The Fashion Weeks may be over, but this week I find inspiration in the homes of some of the industry’s most illustrious designers. These are truly iconic private residences belonging to fashion personalities both alive and dearly departed, where function falls far behind fabulousness. But if fashion is all about aspiration and fantasy, then why shouldn’t the most creative minds of the ages live in a fairytale setting?
Ever since my first visit to Marrakech I think I left a piece of my heart in the Villa Oasis. The fabled home of Yves Saint Laurent and Pierre Bergé was transformed into a veritable cave of wonders fit for a sultan by designer Bill Willis back in the 1980s. Ornate tiled floors, carved plaster columns and wood paneled bedrooms with intricately hand-painted traditional Moroccan motifs are just some of the more basic features. And let’s not forget the Majorelle Gardens, a calm enclave of flora to trump all not-so-secret gardens.

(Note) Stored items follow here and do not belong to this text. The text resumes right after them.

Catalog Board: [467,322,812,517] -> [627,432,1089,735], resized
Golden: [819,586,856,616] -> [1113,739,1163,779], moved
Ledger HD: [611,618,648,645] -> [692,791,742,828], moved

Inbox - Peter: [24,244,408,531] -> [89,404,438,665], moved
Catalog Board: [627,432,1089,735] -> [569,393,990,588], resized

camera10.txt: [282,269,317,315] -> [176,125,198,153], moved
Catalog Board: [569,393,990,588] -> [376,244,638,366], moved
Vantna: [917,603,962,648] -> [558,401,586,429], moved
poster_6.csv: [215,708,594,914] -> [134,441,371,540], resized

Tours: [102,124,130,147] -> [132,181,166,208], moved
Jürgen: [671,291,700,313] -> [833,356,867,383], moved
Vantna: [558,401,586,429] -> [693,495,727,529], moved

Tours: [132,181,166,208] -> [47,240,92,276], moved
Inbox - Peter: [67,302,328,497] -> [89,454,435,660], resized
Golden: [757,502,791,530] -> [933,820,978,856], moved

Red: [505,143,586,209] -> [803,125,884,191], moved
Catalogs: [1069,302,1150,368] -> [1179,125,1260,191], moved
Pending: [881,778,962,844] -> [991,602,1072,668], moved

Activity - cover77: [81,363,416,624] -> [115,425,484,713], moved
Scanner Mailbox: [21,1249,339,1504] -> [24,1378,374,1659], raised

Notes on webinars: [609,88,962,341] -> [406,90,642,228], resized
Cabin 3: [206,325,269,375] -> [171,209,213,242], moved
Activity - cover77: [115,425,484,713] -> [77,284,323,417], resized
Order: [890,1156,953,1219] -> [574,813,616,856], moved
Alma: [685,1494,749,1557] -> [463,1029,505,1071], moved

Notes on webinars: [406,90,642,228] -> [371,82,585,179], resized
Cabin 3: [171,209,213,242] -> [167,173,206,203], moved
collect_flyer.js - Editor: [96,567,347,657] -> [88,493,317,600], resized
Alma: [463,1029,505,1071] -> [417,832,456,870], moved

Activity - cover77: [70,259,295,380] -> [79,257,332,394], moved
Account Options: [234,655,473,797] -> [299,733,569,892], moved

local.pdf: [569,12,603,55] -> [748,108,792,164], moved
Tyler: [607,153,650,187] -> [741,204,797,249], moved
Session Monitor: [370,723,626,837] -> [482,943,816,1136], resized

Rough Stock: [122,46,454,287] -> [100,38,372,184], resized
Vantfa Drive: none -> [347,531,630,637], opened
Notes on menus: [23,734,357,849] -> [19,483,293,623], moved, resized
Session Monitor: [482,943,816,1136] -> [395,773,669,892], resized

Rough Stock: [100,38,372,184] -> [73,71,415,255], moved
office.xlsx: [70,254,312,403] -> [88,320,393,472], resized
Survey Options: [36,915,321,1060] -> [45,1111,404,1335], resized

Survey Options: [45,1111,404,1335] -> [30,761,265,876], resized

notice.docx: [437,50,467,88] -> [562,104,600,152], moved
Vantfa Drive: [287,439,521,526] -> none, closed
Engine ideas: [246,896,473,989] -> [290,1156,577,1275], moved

Following Gianni Versace’s untimely death in 1997, the Casa Casuarina — which has enjoyed several incarnations, most recently as a boutique hotel — is now under the same ownership as the stylish property Hotel Victor. Admittedly it will take some guts to inhabit the overly blinged-out colonial villa, simply dripping with gold, velvet, mosaic and marble; it seems one can’t escape the iconic Versace medusa and her hypnotic gaze. But it does occupy one of the most coveted plots in Miami’s South Beach.
In addition to a “modest” real estate portfolio including properties in Rome, London and uber-glam Gstaad, Valentino Garavani — better known as The Last Emperor of haute couture — spends much of his now retired time at the palatial Château de Wideville, just a stone’s throw from Paris. Once the residence of one of Louis XIV’s mistresses, the castle was more recently re-imagined in rich Chinese-inspired décor and has been the perfect setting for many a decadent soiree, including the 2011 Love Ball.
As the adage goes, sometimes you have to go beyond dreaming it — you have to live it.